У парня острый ум, не замутненный волнением, подумал я и сказал:
– У нас, знаешь ли, каждый делает, что хочет, и промышляет, чем может. К тому же ты помнишь – воля богов. Ну, как тут с ними спорить? Просто никакой возможности нет, я человек богобоязненный.
Горгий, начальник стражи Лабиринта
– Ариадну я встретил в парке, у подножия статуи великого Сатури, отца Миноса. Вернее, она меня встретила – явно ждала, я понял это по тому, как она порывисто подалась навстречу.
– Что решил отец?
– Ничего определенного. Он подумает.
Она опустила голову. Плохо я разбираюсь в женщинах – кто их вообще понимает? – но угадать ее волнение мог бы и болван – она еще в том возрасте, когда плохо умеют скрывать мысли и чувства. Жаль, что с годами это проходит, как жаль, что не дано нам всем навсегда остаться чистыми душой, откровенными, прямыми… как на войне, где нет места двусмысленности и лжи. Священный петух, ну почему я все меряю войной и все с ней сравниваю? Двадцать лет я не воевал. Что за отрава таится в звоне мечей и грохоте подков, что за сладкая отрава? И почему меня вдруг потянуло на такие мысли? Старею? Конечно. А вот мудрею ли?
– Сядем, если ты не спешишь? – спросила она. Я сел с ней рядом на теплую каменную скамью. Зеленая ящерка бесшумно скользнула прочь, всколыхнув траву.
– Горгий, я красивая? – спросила она вдруг. – Меня можно полюбить?
– Почему ты задаешь такие вопросы именно мне?
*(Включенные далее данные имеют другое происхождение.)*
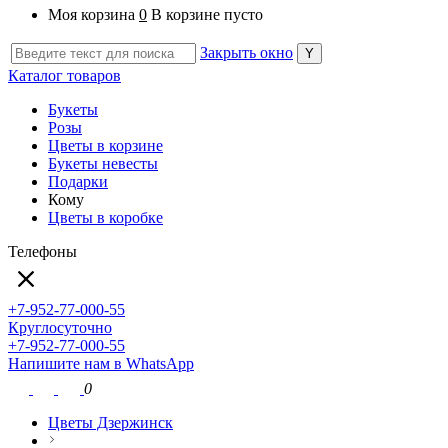
Моя корзина
0
В корзине пусто
Закрыть окно
Каталог товаров
Букеты
Розы
Цветы в корзине
Букеты невесты
Подарки
Кому
Цветы в коробке
Телефоны
+7-952-77-000-55
Круглосуточно
+7-952-77-000-55
Напишите нам в WhatsApp
0
Цветы Дзержинск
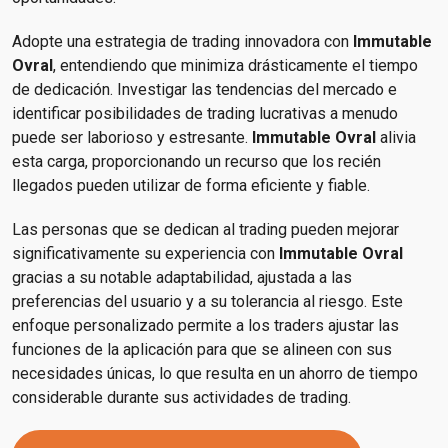
Adopte una estrategia de trading innovadora con
Immutable
Ovral
, entendiendo que minimiza drásticamente el tiempo
de dedicación. Investigar las tendencias del mercado e
identificar posibilidades de trading lucrativas a menudo
puede ser laborioso y estresante.
Immutable Ovral
alivia
esta carga, proporcionando un recurso que los recién
llegados pueden utilizar de forma eficiente y fiable.
Las personas que se dedican al trading pueden mejorar
significativamente su experiencia con
Immutable Ovral
gracias a su notable adaptabilidad, ajustada a las
preferencias del usuario y a su tolerancia al riesgo. Este
enfoque personalizado permite a los traders ajustar las
funciones de la aplicación para que se alineen con sus
necesidades únicas, lo que resulta en un ahorro de tiempo
considerable durante sus actividades de trading.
– Захотелось. – Она лукаво улыбнулась. – Ты ведь еще в том возрасте… И знал много женщин, как всякий солдат, я много слышала о солдатах. И ты обязан говорить правду, потому что солдаты, ты сам говорил, самые правдивые люди в мире. Ну?
– Ты красивая, – сказал я.
Ненависть к Пасифае я никогда не переносил на Ариадну – я не придворный, я солдат. Наверное, симпатию к Ариадне я испытываю потому, что она – на распутье, она чиста и открыта, я желал бы ей в дальнейшем всегда оставаться такой. Женщина и подлость, женщина и зло, криводушие, я считаю, – вещи изначально несовместимые. Почему–то те отрицательные черты, которые мы сплошь и рядом прощаем мужчинам, продолжая не без оснований числить их в своих друзьях и сподвижниках, в женщинах нам нетерпимы. Может быть, это идет от почтения, которое мы испытываем к Рее–Кибеле, великой праматери всего сущего? Или есть другие причины и кроются они в нас самих – это подсознательное желание всегда видеть женщину чистой, лишенной всяких грехов?
– Как мы скучно живем, Горгий, – сказала Ариадна.
– Ты думаешь?
– Да. День, ночь, день, ночь, завтрак, обед, ужин… Мне скучно, понимаешь? Я – всего лишь глупая девчонка, запертая в этом нелепом и угрюмом древнем дворце. О многом хочется поговорить…
– Но вот подходит ли в наперсники юной царевне старый солдат?